### AIM OF THE EXERCISE
Scan the material and copy out each line where the word "bold" occurs.
DATA FOR ANALYSIS section start
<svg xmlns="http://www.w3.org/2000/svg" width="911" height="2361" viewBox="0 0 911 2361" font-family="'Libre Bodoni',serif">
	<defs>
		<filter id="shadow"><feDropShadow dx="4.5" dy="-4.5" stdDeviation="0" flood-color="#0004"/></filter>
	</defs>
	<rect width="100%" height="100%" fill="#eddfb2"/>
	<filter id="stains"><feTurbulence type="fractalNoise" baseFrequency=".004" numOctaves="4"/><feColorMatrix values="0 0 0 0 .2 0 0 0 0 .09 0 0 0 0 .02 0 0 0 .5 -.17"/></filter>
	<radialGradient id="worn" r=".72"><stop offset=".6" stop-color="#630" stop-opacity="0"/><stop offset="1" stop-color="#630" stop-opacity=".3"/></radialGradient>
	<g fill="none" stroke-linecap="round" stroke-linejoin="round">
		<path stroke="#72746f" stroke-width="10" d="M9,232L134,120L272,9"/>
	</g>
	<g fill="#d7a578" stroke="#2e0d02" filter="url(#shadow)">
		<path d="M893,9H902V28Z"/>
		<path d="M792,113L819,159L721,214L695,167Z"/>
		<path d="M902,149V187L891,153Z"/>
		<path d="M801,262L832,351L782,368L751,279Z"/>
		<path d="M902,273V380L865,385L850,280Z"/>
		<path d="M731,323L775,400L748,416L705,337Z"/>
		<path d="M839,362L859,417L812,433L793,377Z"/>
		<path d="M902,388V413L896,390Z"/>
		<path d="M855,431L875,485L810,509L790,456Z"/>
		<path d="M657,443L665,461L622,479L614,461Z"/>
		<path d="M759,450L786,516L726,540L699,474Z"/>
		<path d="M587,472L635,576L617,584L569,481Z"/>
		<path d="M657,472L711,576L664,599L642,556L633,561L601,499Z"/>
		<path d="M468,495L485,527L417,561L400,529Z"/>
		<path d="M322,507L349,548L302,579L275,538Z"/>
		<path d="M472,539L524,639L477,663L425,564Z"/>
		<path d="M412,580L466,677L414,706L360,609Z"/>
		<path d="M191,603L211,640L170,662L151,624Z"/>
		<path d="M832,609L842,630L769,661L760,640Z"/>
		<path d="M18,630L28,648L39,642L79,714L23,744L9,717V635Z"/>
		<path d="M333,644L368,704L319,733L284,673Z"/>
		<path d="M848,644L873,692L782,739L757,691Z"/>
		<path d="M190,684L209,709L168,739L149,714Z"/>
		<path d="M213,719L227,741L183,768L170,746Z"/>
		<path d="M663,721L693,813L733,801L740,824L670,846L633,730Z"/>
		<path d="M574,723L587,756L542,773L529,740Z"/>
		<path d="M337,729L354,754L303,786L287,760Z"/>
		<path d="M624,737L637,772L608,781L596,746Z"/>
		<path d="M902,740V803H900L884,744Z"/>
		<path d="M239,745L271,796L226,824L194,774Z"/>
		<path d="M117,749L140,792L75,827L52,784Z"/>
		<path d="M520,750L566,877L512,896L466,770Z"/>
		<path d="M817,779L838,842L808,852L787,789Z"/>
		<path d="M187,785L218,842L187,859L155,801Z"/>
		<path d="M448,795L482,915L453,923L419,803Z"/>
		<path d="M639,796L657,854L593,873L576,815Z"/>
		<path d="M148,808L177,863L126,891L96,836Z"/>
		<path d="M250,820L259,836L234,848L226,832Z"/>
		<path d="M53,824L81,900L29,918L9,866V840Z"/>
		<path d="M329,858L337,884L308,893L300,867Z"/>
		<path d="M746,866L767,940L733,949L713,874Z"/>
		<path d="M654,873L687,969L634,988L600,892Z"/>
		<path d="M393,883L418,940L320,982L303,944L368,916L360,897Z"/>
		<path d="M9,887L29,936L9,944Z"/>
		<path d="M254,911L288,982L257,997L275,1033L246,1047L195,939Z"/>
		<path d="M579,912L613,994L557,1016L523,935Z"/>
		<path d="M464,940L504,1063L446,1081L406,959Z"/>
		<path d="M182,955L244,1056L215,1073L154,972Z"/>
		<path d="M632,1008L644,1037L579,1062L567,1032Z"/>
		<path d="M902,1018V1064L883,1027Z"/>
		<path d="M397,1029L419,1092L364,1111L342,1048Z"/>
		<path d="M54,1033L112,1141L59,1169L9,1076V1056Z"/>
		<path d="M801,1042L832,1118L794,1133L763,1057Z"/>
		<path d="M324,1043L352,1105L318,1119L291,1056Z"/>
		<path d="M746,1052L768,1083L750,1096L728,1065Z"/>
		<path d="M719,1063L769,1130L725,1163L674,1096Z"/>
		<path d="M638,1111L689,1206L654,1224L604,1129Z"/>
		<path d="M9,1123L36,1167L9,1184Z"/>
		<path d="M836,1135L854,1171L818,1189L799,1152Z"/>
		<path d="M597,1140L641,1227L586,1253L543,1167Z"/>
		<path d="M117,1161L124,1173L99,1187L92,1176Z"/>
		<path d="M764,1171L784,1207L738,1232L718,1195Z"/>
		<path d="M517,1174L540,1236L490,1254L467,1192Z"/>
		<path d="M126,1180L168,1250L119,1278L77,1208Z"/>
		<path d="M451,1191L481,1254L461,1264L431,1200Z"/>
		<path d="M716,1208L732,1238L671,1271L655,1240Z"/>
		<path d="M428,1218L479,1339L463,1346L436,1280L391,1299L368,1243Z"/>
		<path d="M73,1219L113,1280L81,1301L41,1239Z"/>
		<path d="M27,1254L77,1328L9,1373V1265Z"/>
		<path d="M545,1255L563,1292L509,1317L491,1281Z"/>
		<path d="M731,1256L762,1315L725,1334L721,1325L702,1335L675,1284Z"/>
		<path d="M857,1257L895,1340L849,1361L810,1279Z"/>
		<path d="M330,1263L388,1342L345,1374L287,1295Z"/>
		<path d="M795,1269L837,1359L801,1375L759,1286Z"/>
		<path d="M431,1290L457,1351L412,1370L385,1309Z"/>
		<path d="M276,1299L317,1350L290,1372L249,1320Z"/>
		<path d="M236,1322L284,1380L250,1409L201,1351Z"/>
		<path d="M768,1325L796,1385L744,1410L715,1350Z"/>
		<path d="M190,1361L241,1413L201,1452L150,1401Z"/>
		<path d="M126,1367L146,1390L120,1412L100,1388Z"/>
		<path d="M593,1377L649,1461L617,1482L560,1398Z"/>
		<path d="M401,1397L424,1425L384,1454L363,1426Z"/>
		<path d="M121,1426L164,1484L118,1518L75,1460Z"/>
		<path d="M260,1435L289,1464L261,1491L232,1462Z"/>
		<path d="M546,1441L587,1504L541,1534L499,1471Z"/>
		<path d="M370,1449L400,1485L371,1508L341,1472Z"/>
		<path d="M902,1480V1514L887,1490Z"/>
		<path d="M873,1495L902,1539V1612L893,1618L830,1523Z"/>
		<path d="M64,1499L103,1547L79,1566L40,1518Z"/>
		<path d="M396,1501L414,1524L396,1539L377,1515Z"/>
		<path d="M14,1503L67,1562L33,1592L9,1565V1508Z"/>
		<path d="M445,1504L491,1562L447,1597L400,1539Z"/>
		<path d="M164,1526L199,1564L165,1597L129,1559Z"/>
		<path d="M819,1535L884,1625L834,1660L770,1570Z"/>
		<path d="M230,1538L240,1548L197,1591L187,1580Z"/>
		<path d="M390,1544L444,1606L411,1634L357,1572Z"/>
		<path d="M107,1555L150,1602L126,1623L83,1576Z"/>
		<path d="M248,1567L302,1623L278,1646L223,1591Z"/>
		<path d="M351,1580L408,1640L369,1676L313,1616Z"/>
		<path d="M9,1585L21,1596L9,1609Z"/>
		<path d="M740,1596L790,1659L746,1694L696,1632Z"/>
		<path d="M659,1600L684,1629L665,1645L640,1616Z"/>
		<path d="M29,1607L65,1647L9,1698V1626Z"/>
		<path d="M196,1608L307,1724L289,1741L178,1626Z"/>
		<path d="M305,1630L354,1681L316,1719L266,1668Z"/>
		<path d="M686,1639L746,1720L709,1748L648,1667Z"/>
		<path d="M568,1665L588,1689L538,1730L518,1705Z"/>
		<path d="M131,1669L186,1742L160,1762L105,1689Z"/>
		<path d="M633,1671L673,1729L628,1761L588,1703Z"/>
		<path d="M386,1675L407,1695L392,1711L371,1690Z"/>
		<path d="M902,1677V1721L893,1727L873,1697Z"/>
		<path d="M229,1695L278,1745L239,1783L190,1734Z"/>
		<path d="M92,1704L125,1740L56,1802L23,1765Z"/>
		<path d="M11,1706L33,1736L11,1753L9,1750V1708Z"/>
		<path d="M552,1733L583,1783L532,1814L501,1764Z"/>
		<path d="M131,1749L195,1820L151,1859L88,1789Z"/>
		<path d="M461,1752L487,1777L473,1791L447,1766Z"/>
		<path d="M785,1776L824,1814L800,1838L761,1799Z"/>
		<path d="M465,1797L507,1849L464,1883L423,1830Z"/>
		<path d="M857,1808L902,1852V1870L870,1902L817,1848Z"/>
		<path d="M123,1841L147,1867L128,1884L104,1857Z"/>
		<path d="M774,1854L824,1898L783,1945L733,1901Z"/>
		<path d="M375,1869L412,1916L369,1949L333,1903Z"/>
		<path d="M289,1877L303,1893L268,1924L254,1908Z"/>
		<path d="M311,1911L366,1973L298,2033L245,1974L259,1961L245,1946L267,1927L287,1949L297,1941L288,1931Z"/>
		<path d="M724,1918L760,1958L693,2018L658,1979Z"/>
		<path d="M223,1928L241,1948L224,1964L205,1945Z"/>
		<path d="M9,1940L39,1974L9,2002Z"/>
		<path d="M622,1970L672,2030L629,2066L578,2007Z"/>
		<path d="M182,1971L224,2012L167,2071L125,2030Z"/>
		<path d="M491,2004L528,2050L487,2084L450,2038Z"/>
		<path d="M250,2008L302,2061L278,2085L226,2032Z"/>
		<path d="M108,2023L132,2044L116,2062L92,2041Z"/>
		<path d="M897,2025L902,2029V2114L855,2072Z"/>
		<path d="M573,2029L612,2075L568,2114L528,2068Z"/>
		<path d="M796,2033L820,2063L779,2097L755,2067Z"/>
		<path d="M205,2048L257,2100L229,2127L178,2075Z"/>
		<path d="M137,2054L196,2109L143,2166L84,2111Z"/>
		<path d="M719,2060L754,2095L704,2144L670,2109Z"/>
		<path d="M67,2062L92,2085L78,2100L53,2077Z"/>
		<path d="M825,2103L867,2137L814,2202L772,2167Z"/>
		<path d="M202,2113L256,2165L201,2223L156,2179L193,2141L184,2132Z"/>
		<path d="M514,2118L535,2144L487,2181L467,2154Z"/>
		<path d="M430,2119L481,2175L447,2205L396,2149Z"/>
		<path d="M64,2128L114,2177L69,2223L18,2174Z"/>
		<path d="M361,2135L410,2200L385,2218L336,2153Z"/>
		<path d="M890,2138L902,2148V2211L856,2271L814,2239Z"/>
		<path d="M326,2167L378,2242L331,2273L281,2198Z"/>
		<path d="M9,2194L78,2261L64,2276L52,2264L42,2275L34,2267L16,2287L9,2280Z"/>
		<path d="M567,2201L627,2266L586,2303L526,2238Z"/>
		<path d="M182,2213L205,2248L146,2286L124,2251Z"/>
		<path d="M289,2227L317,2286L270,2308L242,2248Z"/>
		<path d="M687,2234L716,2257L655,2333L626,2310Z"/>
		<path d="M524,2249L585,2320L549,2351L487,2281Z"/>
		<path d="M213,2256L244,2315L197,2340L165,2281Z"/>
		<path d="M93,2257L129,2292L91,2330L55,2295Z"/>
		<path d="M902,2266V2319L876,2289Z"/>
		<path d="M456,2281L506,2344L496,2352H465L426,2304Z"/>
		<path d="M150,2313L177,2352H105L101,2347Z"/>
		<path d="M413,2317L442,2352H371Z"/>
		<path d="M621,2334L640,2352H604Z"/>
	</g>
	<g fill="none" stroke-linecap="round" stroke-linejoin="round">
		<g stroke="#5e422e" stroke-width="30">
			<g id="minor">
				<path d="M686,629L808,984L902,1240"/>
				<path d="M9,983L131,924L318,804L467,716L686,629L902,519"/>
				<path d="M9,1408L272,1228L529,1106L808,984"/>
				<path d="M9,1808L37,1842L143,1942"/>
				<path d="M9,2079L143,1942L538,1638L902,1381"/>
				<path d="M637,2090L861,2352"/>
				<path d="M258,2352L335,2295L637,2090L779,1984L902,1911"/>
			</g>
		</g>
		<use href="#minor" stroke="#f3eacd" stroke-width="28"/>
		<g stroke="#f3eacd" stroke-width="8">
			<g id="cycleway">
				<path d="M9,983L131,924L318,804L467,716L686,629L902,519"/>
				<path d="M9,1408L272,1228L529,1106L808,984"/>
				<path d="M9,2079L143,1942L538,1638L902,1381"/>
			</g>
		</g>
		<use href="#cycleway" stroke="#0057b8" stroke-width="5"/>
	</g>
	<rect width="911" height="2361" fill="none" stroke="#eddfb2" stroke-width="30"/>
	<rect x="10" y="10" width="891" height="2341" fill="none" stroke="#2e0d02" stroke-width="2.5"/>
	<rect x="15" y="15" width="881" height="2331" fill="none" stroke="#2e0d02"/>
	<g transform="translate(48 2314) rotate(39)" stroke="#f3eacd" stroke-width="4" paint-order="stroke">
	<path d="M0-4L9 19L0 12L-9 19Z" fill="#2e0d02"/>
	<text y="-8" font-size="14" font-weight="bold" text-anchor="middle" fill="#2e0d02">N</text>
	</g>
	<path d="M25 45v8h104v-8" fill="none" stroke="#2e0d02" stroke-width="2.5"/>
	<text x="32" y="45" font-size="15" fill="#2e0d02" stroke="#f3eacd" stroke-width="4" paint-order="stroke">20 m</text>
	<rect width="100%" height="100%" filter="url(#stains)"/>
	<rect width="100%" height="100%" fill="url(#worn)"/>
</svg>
DATA FOR ANALYSIS section end
DATA FOR ANALYSIS section start
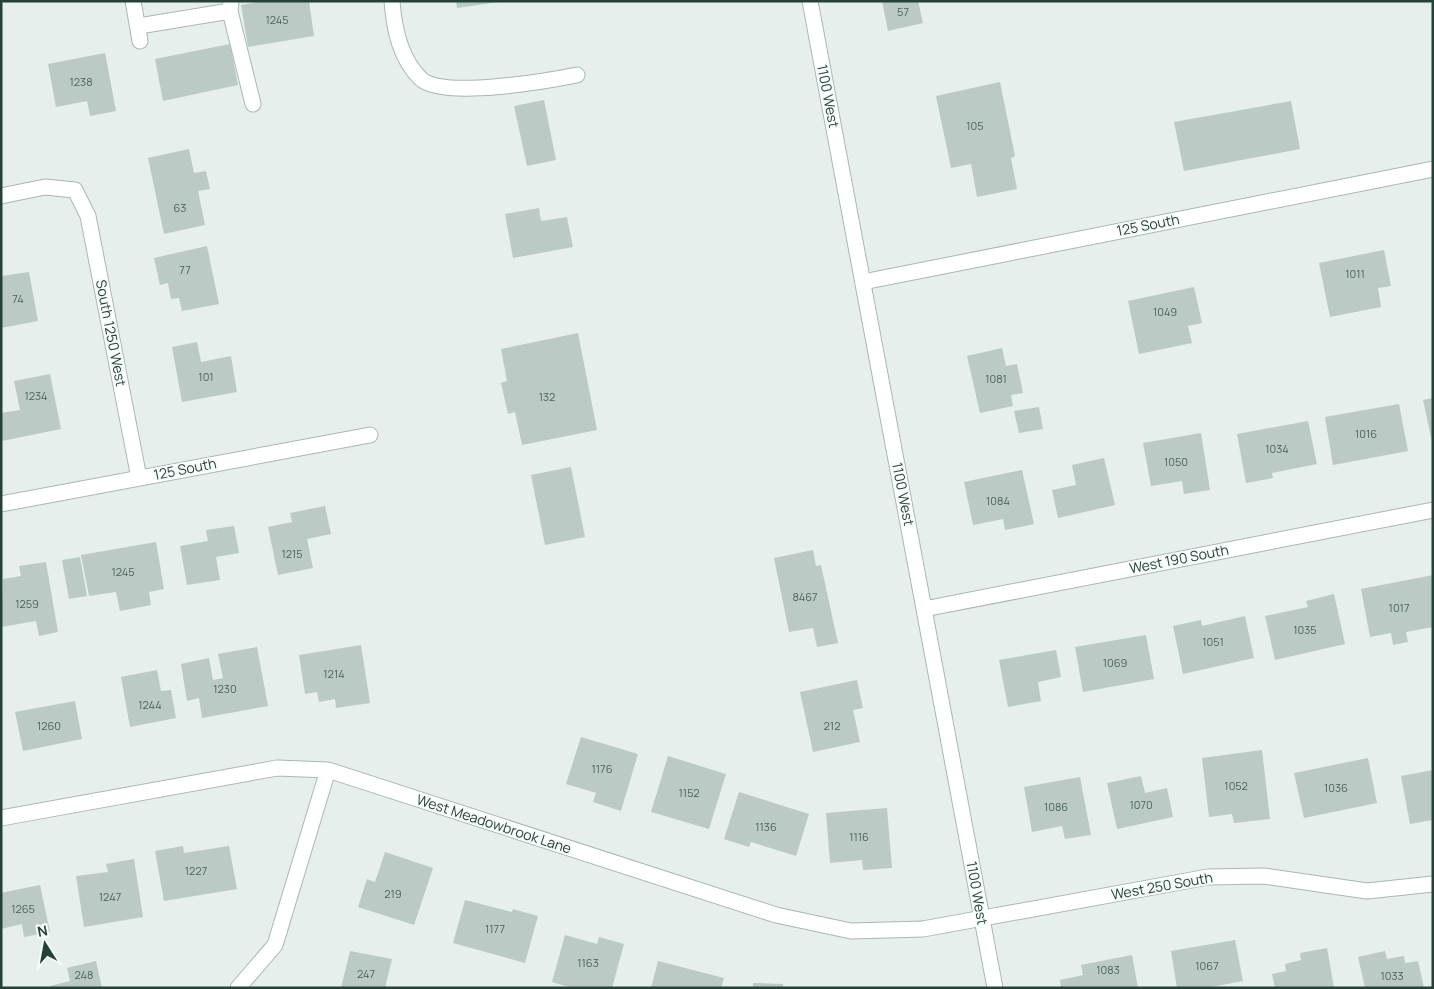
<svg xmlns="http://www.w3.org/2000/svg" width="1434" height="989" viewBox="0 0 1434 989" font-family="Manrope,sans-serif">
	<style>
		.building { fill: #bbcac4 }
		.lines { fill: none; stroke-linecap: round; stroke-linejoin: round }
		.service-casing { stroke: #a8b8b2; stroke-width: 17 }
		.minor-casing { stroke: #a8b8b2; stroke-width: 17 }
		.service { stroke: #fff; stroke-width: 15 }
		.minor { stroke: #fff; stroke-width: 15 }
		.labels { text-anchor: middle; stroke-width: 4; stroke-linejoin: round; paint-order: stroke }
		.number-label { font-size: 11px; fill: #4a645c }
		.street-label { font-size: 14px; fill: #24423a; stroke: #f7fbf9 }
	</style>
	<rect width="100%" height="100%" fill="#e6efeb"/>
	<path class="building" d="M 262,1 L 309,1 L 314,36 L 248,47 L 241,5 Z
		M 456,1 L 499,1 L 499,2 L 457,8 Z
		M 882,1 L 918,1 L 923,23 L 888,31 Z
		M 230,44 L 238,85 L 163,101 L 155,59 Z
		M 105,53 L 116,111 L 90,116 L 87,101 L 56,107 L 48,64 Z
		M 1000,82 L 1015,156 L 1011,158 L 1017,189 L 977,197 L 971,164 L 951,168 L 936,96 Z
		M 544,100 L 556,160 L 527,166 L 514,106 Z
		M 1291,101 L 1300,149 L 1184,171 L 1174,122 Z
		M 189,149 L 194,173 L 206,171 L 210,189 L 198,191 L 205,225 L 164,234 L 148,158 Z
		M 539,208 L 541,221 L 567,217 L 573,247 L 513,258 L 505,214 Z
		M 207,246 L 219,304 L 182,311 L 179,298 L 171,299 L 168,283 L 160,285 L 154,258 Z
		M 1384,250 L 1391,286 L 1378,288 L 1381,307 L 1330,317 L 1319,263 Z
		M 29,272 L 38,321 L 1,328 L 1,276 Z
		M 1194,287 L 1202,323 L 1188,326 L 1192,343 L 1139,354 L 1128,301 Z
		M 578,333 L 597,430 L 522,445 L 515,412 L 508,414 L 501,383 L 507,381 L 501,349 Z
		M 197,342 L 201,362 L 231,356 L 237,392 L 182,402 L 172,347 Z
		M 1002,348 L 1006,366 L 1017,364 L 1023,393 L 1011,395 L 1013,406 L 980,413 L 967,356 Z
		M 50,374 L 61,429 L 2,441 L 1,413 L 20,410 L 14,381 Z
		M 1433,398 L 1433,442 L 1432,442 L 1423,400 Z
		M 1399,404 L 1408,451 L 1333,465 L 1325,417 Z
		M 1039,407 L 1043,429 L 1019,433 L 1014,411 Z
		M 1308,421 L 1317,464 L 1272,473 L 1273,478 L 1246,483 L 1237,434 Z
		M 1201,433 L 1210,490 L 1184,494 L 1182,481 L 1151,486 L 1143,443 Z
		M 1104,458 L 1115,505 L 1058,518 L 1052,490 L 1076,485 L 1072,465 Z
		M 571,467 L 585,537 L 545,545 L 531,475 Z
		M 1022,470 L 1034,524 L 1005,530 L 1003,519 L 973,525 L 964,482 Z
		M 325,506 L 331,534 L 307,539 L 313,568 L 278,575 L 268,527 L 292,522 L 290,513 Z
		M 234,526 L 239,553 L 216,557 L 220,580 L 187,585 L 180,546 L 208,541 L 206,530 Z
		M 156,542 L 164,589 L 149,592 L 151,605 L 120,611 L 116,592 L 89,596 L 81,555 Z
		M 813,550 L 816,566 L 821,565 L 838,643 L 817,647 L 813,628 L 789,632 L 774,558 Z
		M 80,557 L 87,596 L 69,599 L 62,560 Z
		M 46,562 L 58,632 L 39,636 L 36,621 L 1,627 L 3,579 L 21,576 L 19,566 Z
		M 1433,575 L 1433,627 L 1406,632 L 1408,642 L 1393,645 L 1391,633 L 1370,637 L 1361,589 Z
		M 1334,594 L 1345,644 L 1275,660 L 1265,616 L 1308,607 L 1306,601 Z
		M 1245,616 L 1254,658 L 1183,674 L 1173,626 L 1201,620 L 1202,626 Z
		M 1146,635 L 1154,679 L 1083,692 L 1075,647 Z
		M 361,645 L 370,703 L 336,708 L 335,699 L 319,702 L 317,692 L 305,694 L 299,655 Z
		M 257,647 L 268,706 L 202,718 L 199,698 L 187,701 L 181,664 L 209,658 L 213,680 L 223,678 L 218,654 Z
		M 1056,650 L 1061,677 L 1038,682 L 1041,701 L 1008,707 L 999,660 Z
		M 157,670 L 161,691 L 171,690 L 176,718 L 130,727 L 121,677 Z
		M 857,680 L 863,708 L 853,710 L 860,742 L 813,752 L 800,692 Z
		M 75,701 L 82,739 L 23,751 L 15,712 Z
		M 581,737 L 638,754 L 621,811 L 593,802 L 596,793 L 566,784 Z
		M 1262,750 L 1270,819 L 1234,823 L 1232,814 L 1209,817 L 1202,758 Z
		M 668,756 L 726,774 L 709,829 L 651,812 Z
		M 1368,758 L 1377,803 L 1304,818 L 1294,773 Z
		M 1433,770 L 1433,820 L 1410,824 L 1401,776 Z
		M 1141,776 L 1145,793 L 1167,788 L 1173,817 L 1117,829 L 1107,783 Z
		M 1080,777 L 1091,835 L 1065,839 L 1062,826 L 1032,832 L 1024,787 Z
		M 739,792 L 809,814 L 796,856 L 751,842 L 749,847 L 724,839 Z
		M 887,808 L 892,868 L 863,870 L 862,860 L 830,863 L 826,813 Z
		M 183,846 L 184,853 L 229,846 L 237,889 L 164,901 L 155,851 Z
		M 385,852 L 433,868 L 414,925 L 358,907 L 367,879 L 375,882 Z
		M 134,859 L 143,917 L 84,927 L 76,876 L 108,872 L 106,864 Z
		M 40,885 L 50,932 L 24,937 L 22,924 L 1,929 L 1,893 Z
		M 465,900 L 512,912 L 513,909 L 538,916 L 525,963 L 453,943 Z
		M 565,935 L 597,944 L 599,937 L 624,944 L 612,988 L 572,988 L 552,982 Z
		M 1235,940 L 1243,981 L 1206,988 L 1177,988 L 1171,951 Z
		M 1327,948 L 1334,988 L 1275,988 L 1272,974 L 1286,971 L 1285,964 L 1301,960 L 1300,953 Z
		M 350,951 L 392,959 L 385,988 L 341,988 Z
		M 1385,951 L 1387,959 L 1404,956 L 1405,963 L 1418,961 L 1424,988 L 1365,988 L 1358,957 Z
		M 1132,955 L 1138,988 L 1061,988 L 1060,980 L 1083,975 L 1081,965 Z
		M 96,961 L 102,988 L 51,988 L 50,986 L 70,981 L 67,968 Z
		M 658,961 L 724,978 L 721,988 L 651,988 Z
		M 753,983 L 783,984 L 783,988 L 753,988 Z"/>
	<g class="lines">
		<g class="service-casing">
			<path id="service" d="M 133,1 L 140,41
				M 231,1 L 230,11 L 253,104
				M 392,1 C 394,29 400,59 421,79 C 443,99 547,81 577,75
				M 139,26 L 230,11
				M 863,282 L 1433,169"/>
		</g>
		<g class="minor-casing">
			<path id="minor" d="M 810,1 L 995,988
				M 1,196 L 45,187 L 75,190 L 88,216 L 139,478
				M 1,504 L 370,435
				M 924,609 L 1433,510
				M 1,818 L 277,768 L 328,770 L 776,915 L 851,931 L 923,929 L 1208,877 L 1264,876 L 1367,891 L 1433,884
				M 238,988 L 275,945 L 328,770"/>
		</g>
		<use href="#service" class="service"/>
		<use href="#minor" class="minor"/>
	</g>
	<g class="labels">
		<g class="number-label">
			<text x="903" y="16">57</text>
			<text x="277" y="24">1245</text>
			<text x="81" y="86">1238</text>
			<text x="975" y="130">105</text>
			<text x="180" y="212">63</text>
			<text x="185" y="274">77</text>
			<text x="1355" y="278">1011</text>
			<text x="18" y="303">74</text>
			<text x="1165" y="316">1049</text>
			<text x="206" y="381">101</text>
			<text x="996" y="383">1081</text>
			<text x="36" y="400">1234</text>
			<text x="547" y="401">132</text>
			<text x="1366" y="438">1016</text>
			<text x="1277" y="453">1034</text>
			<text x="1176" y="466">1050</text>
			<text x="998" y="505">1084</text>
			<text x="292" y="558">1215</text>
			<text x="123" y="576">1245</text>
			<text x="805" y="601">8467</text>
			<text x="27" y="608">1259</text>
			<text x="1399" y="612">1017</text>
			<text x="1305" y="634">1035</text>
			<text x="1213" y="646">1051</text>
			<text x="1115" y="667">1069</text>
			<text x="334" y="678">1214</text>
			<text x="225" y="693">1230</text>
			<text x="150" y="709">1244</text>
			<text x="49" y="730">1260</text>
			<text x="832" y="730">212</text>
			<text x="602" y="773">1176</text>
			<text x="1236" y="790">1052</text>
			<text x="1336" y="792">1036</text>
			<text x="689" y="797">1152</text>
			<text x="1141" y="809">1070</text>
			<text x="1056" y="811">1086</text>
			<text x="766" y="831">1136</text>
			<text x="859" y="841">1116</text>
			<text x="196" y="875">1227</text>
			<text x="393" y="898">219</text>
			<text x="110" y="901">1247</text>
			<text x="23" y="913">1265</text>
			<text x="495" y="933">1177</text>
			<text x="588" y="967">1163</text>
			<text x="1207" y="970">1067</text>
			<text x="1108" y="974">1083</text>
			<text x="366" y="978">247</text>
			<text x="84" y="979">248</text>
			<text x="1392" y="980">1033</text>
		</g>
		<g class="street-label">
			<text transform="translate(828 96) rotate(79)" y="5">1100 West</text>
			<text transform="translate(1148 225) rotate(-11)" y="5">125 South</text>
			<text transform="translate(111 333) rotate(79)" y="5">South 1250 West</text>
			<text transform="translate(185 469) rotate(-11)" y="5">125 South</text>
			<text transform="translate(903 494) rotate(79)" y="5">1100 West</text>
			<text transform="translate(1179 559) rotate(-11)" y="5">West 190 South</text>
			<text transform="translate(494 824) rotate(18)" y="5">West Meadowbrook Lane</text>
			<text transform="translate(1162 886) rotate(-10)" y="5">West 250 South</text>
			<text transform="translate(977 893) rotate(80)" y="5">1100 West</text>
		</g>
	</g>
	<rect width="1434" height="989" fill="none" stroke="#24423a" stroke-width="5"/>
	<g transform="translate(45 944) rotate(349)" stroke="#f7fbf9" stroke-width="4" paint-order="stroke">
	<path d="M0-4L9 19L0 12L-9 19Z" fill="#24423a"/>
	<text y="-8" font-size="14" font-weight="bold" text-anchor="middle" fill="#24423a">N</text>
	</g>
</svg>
DATA FOR ANALYSIS section end
### SOLUTION TO THIS TASK
	<text y="-8" font-size="14" font-weight="bold" text-anchor="middle" fill="#2e0d02">N</text>
	<text y="-8" font-size="14" font-weight="bold" text-anchor="middle" fill="#24423a">N</text>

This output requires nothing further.